TASK DIRECTIONS >> Reproduce the items without any change, from their first line through the line containing "Tomás Silva Nº111393", including that line.

INFORMATION SUPPLIED >>

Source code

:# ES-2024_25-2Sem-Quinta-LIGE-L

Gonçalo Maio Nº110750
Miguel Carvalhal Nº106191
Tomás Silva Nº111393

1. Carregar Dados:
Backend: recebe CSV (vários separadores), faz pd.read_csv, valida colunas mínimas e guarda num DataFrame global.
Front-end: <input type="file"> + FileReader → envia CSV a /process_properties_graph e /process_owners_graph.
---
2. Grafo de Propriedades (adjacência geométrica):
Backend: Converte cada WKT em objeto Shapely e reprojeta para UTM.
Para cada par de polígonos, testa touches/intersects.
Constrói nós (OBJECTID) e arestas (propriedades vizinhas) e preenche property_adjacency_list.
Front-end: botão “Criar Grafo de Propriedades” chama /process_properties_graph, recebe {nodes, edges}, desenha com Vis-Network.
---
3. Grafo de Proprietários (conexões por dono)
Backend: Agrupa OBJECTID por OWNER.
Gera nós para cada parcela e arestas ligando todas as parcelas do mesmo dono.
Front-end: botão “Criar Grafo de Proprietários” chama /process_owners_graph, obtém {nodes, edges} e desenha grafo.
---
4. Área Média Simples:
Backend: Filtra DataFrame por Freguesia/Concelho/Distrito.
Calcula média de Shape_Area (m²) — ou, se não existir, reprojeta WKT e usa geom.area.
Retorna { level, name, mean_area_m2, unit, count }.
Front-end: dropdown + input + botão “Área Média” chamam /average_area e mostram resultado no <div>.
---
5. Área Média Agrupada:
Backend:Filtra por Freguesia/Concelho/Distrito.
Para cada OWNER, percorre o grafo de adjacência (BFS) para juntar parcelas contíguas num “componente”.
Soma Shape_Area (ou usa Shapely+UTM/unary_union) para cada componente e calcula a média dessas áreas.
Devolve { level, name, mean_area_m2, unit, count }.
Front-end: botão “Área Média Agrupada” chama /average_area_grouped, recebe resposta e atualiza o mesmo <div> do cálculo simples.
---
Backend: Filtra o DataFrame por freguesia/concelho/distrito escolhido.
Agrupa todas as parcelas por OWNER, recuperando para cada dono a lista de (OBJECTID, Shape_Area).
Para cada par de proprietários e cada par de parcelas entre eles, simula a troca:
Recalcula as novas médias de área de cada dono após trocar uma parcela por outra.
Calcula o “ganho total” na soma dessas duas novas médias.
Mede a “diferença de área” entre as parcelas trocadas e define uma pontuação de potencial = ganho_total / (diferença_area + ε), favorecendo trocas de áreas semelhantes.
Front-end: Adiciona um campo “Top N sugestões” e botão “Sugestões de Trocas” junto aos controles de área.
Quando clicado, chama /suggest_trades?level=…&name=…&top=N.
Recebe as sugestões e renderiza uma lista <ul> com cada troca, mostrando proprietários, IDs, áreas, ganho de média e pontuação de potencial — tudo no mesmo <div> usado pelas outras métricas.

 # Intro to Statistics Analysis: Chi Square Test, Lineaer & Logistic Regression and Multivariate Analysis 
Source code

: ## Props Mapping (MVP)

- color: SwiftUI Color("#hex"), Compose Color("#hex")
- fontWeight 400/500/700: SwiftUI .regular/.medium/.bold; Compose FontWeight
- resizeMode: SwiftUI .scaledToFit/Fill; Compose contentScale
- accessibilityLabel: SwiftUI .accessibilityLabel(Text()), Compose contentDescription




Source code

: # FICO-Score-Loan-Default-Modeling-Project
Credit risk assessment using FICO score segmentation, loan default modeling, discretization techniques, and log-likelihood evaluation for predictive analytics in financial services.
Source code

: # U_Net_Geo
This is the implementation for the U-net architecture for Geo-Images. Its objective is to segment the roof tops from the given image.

TASK RESPONSE >>
Source code

:# ES-2024_25-2Sem-Quinta-LIGE-L

Gonçalo Maio Nº110750
Miguel Carvalhal Nº106191
Tomás Silva Nº111393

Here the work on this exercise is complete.